L’encodage de l’information numérisée se fait dans des formats de fichiers spécifiques aux applications.

Dans l’absolu, on pourrait imaginer un format universel de stockage de 0 et de 1. En connaissant la profondeur de l’échantillonnage, il serait aisément possible de reconstruire un signal. Toutefois, cela pose plusieurs problèmes.

Cela ne donnerait aucune indication sur l’interprétation qu’il faut faire de ce signal (est-ce un son ? une image ? la variation de la vitesse du vent ?) ou même les bornes de ce signal (entre 0 et \(2^n - 1\) ? entre \(-2^{(n-1)}\) et \(2^{(n-1)} - 1\) ?).

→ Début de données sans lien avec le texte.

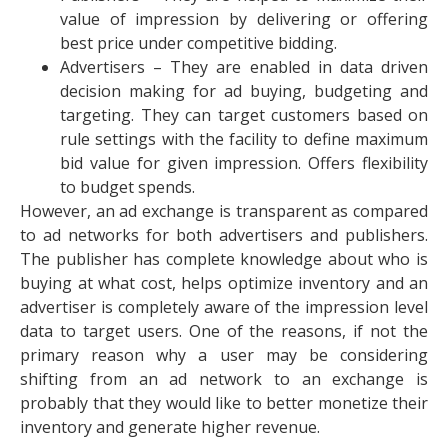
value of impression by delivering or offering
best price under competitive bidding.
Advertisers – They are enabled in data driven
decision making for ad buying, budgeting and
targeting. They can target customers based on
rule settings with the facility to define maximum
bid value for given impression. Offers flexibility
to budget spends.
However, an ad exchange is transparent as compared
to ad networks for both advertisers and publishers.
The publisher has complete knowledge about who is
buying at what cost, helps optimize inventory and an
advertiser is completely aware of the impression level
data to target users. One of the reasons, if not the
primary reason why a user may be considering
shifting from an ad network to an exchange is
probably that they would like to better monetize their
inventory and generate higher revenue.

De plus, la quantité de mémoire nécessaire pour stocker et pour manipuler les données serait maximisée. Or, il est possible de construire des formats de fichiers qui exploitent les propriétés spécifiques au signal numérisé pour simplifier dans un deuxième temps le résultat de la numérisation avant de l’enregistrer. Cela débouche sur des fichiers qui sacrifient une partie de la qualité du signal numérisé en échange d’un gain sur la taille des fichiers générés. L’usage de la mémoire est ainsi économisé, mais, en contre-partie, un plus grand nombre de calculs est nécessaire pour manipuler les signaux.

C’est ainsi que des fichiers optimisés différents sont disponibles pour stocker des fichiers d’images (JPG), de vidéo (MP4), de son (MP3), ou de toute autre application. La plupart recourent pour cela à des compressions destructives au-cours desquelles une partie de l’information est abandonnée car, dans le contexte particulier, elles ne sont pas jugées indispensables.

Par exemple, la reproduction exacte des nuances de bleu du ciel importe peu pour un film d’action. Pourtant, ces mêmes nuances sont essentielles pour la reproduction d’un tableau de Monnet…

5.5. Reconstruction

On appelle reconstruction le processus qui transforme un signal numérisé en une variation continue d’une grandeur physique.

Les dispositifs électroniques dont la fonction est la reconstruction des signaux sont appelés des convertisseurs numérique-analogique (CNA) ou digital to analog converter (DAC), en anglais. La sortie du convertisseur est généralement une tension électrique proportionnelle à l’intensité du signal.